Providers have also expressed to us that they are reluctant to take on loans, knowing that they already operate with extremely thin margins under normal circumstances. The NAEYC survey found that only 53% of child care centers, and 25% of family child care providers, had even applied for the program, with 69% of respondents saying that they either did not want loans or were worried about having to pay back the debt.10 More clarification is needed about the terms and documentation required for loan forgiveness to allow providers to make informed decisions about whether they will qualify.

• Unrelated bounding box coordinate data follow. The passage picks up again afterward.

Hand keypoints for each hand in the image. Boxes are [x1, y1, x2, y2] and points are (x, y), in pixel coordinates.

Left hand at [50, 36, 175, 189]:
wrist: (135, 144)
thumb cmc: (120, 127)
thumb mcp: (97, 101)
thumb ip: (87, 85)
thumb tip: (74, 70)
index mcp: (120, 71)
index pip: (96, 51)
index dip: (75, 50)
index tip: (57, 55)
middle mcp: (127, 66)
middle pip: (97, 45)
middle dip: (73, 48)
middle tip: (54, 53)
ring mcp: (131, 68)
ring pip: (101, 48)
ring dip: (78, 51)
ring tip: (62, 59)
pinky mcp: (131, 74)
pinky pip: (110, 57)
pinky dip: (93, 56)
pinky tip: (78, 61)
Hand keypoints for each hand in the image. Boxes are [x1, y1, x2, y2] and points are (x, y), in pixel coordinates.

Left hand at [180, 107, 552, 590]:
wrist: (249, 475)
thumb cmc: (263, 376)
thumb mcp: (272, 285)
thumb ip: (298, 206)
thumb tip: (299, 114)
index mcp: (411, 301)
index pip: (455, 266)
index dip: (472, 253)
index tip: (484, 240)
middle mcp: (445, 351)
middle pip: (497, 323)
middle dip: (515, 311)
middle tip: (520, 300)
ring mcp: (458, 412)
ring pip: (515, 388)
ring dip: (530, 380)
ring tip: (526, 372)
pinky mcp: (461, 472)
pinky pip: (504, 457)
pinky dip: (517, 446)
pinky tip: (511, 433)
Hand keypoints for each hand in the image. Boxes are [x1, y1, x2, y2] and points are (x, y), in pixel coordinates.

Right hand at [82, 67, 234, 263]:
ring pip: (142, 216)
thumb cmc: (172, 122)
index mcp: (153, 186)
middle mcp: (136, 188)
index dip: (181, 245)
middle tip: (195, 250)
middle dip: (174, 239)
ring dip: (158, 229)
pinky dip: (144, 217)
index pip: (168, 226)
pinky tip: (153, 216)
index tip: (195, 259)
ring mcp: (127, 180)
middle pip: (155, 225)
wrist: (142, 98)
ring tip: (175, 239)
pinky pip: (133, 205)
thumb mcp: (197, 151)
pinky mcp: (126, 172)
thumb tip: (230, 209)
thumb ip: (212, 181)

The Small Business Administration (SBA) has a responsibility to work with banks, credit unions, and other partners to help child care businesses access all available small business funds and maximize their likelihood of receiving loan forgiveness, in order to ensure that child care providers survive this crisis and are ready to support families when the economy begins to reopen. SBA should also issue guidance that supports businesses serving essential workers, including child care, in recognition of the importance of these services and the strain these businesses are facing. Additionally, we encourage SBA to partner with networks of child care providers, state departments of early education, and Child Care Resource & Referral agencies to disseminate information and gather ongoing feedback from the field. These established networks have mobilized to provide technical assistance to child care providers, and they deserve support and partnership from the SBA in their efforts.

Even before the coronavirus pandemic began, the United States already faced a shortage of affordable, high-quality child care providers. Between 2011 and 2017, more than 54,000 licensed family child care homes closed, and there was a 35% decline in family child care providers with one employee. Even before this crisis, more than half of all Americans lived in “child care deserts” – neighborhoods without a sufficient supply of licensed care. Without significant support, the coronavirus pandemic could result in these small businesses closing permanently, exacerbating the already urgent problem of limited access to care.

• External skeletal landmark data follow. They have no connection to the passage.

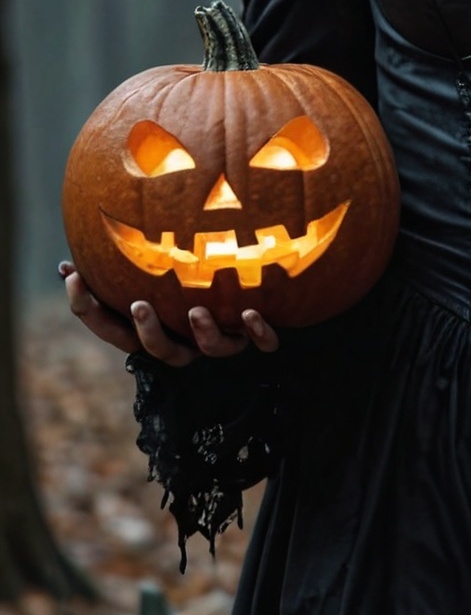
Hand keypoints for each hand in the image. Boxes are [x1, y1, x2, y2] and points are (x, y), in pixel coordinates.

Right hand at [60, 262, 279, 367]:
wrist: (259, 296)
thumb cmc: (191, 283)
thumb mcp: (150, 275)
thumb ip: (114, 271)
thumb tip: (64, 263)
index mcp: (155, 328)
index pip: (112, 329)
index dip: (88, 308)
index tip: (74, 276)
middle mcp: (187, 340)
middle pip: (160, 351)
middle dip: (148, 332)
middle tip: (139, 305)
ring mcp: (222, 340)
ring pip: (208, 351)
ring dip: (202, 334)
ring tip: (195, 312)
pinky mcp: (257, 337)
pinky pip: (262, 344)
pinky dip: (257, 332)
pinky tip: (249, 312)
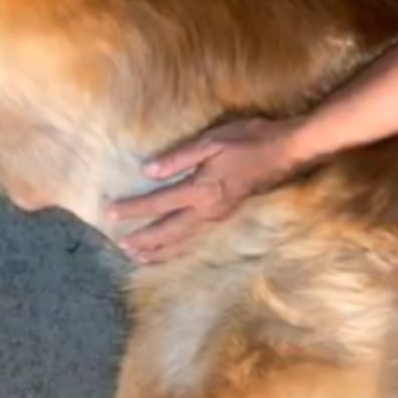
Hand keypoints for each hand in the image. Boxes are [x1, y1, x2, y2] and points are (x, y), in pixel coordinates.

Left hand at [108, 117, 306, 262]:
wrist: (288, 150)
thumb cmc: (249, 139)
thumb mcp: (211, 141)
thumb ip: (178, 158)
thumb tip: (148, 171)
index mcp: (201, 190)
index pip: (158, 203)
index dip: (133, 210)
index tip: (110, 213)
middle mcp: (208, 210)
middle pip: (168, 231)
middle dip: (143, 239)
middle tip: (120, 245)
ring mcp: (220, 217)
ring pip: (184, 241)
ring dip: (160, 250)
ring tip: (140, 258)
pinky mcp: (229, 218)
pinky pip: (199, 240)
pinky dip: (182, 249)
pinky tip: (175, 251)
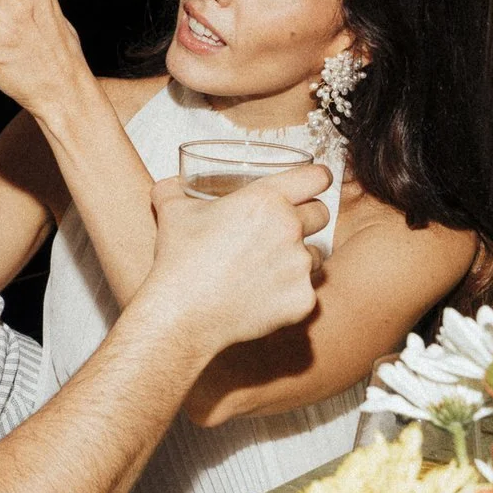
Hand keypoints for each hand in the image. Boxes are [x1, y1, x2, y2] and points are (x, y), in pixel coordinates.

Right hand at [138, 169, 329, 358]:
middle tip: (283, 228)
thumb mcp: (172, 212)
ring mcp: (300, 267)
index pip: (317, 177)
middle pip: (321, 214)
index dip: (317, 178)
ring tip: (268, 267)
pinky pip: (306, 291)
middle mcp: (290, 229)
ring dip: (298, 257)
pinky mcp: (303, 301)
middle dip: (307, 217)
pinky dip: (289, 293)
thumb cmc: (179, 260)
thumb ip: (174, 190)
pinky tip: (264, 297)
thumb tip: (171, 184)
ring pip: (315, 255)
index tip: (315, 183)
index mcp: (266, 200)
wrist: (182, 315)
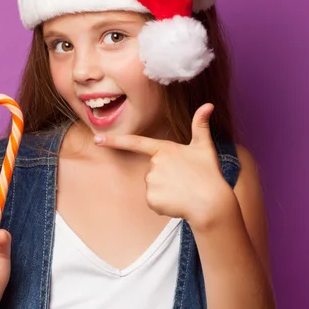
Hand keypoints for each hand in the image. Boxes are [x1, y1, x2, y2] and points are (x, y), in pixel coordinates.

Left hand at [94, 104, 235, 227]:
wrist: (212, 204)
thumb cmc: (209, 175)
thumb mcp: (205, 147)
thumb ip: (201, 125)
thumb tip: (209, 104)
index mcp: (164, 150)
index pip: (135, 143)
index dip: (114, 140)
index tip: (96, 139)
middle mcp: (154, 164)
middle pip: (151, 170)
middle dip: (165, 176)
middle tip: (183, 180)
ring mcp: (151, 182)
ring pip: (152, 186)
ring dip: (165, 190)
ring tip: (182, 192)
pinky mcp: (151, 199)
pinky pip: (153, 201)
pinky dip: (163, 204)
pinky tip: (177, 202)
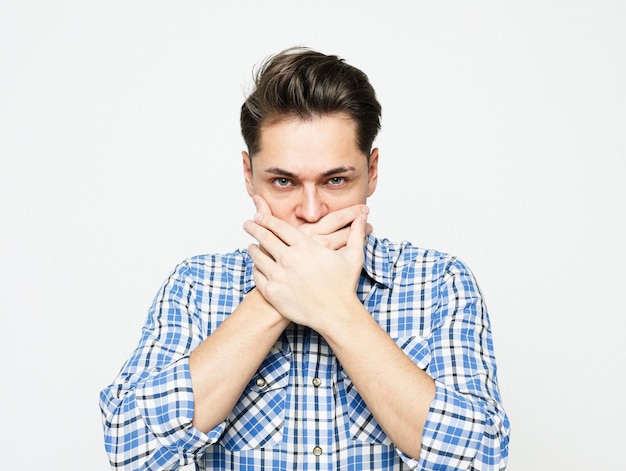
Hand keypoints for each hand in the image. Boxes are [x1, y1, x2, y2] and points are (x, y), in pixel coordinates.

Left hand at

To better understand how the SBA is supporting child care providers during this unprecedented crisis, we request answers to the following questions by June 24, 2020:

 

1.      How many PPP loans or other emergency grants or loans have been provided to child care providers thus far?

a.       How many of these were provided to programs with fewer than 50 employees?

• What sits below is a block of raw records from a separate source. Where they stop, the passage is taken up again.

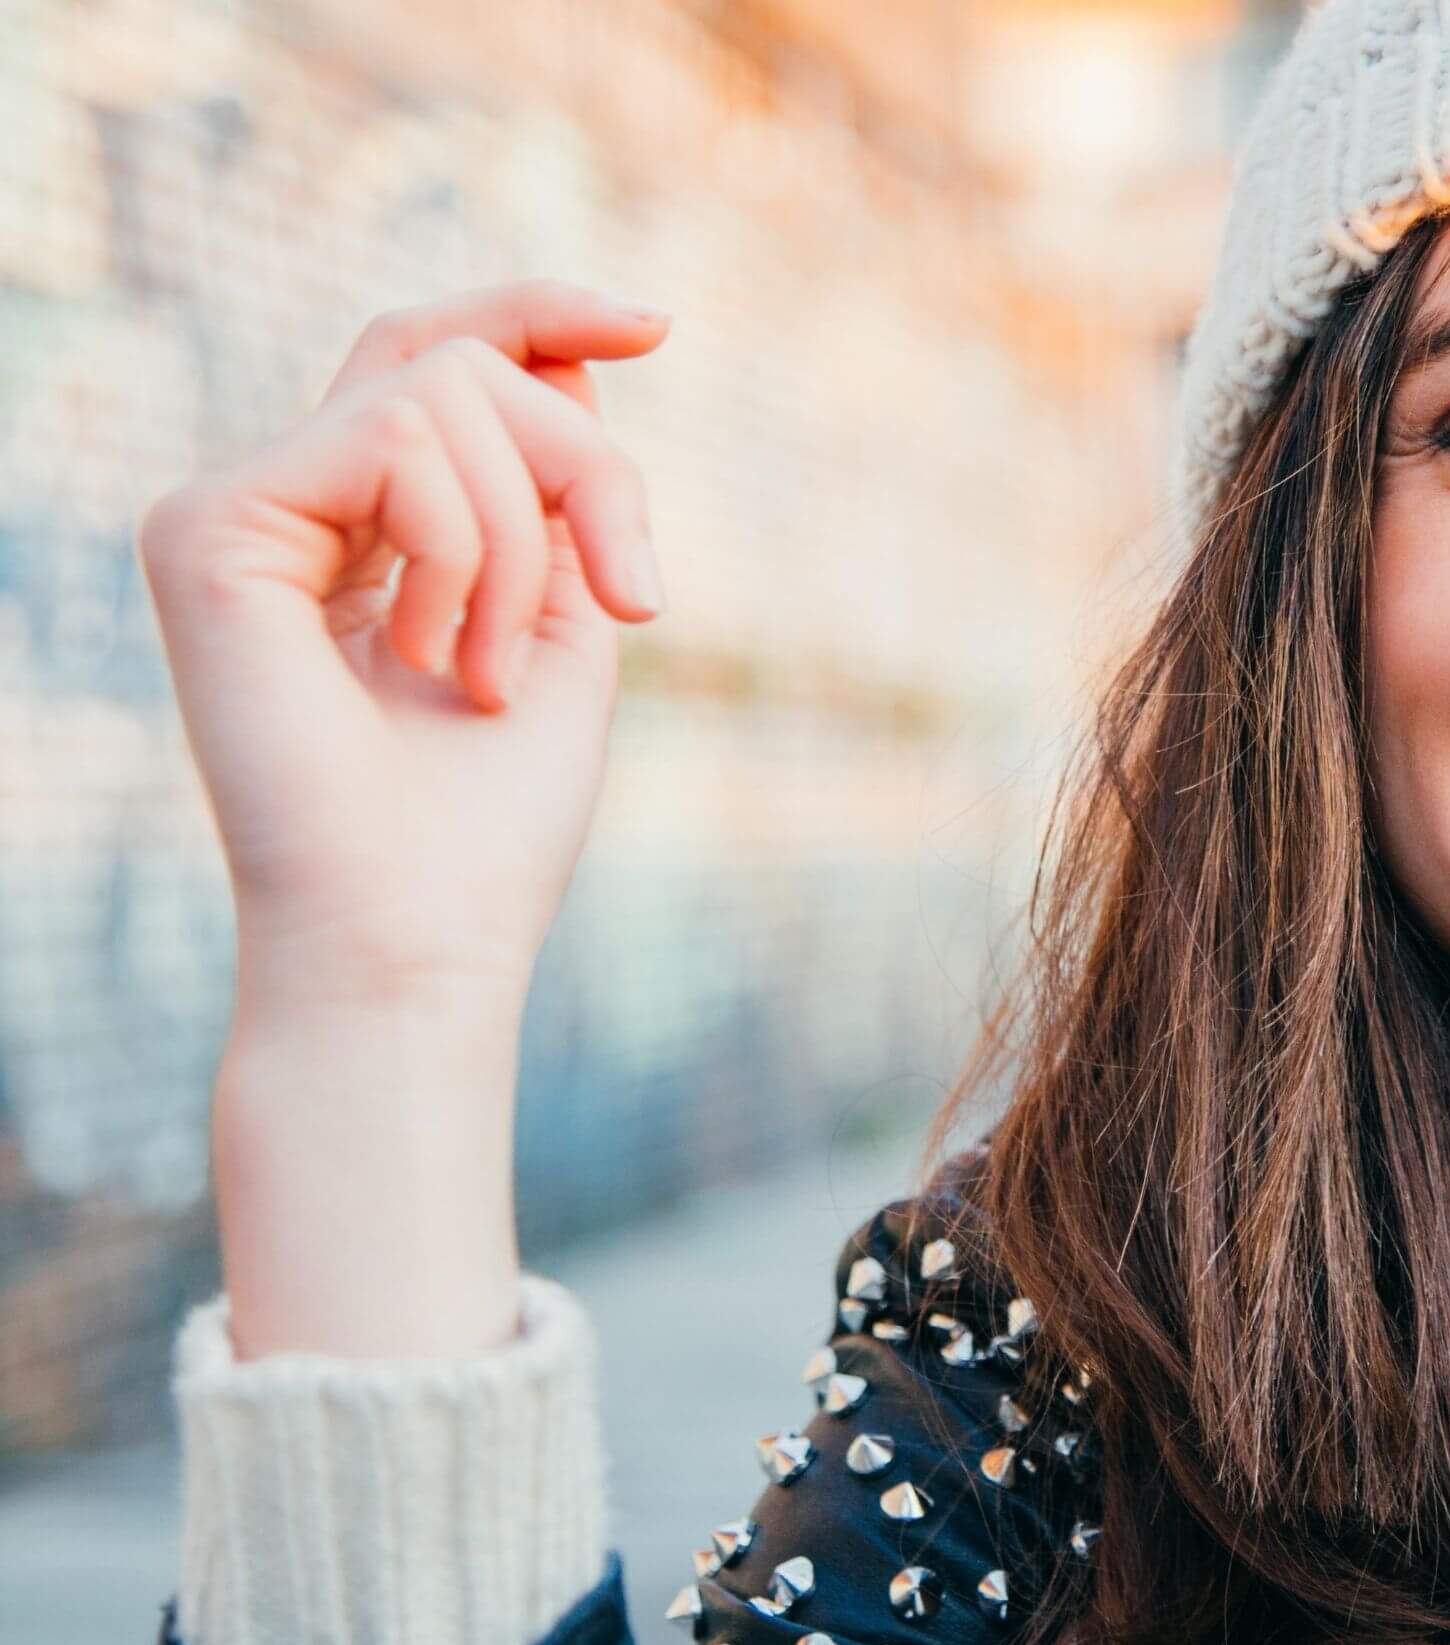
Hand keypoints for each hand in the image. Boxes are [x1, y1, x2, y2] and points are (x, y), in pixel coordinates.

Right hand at [137, 280, 669, 998]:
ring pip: (440, 388)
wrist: (418, 933)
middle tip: (628, 596)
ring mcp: (237, 512)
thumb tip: (568, 353)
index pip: (435, 362)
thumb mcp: (564, 615)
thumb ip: (556, 486)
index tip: (654, 325)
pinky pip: (394, 435)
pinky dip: (466, 550)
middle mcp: (290, 510)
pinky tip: (439, 660)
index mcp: (364, 530)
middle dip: (583, 461)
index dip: (539, 316)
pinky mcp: (206, 526)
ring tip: (492, 674)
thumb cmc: (492, 816)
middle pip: (456, 360)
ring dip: (526, 540)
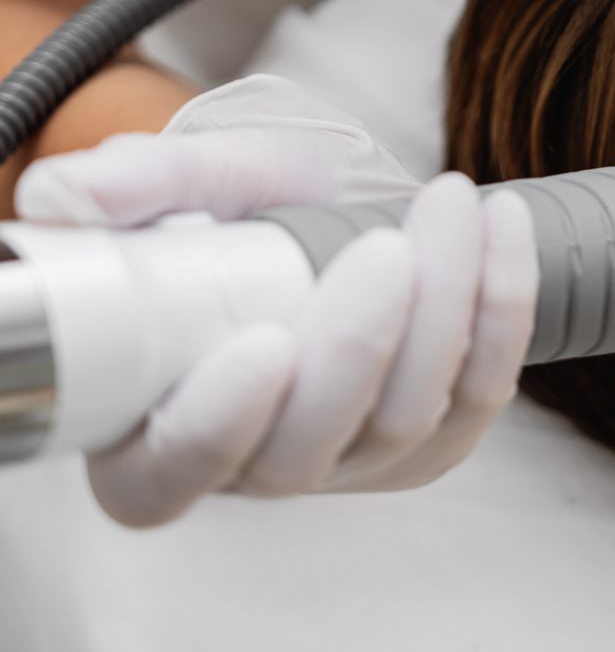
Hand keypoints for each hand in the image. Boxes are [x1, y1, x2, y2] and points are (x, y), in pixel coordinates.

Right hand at [12, 74, 538, 526]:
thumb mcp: (195, 177)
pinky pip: (483, 394)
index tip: (265, 340)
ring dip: (444, 308)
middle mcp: (253, 469)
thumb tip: (73, 196)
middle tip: (386, 246)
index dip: (215, 424)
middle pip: (308, 447)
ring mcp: (352, 465)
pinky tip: (501, 227)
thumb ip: (141, 183)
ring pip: (408, 420)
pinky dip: (503, 307)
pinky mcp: (437, 440)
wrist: (333, 202)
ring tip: (448, 204)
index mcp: (153, 436)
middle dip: (359, 344)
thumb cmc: (246, 206)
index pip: (169, 474)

b.       How many were provided to programs with fewer than 5 employees?

2.      Does SBA have data on the percentage of PPP loans that have been provided to women and people of color? If so, will this data be publicly released? If not, how is SBA ensuring the equitable implementation of the PPP program?

3.      What steps has SBA taken thus far to improve the accessibility of PPP and other programs to sole proprietors such as family child care providers?

4.      What steps has SBA taken thus far to prioritize businesses serving essential workers in the PPP application process?

Thank you for your consideration of this important matter.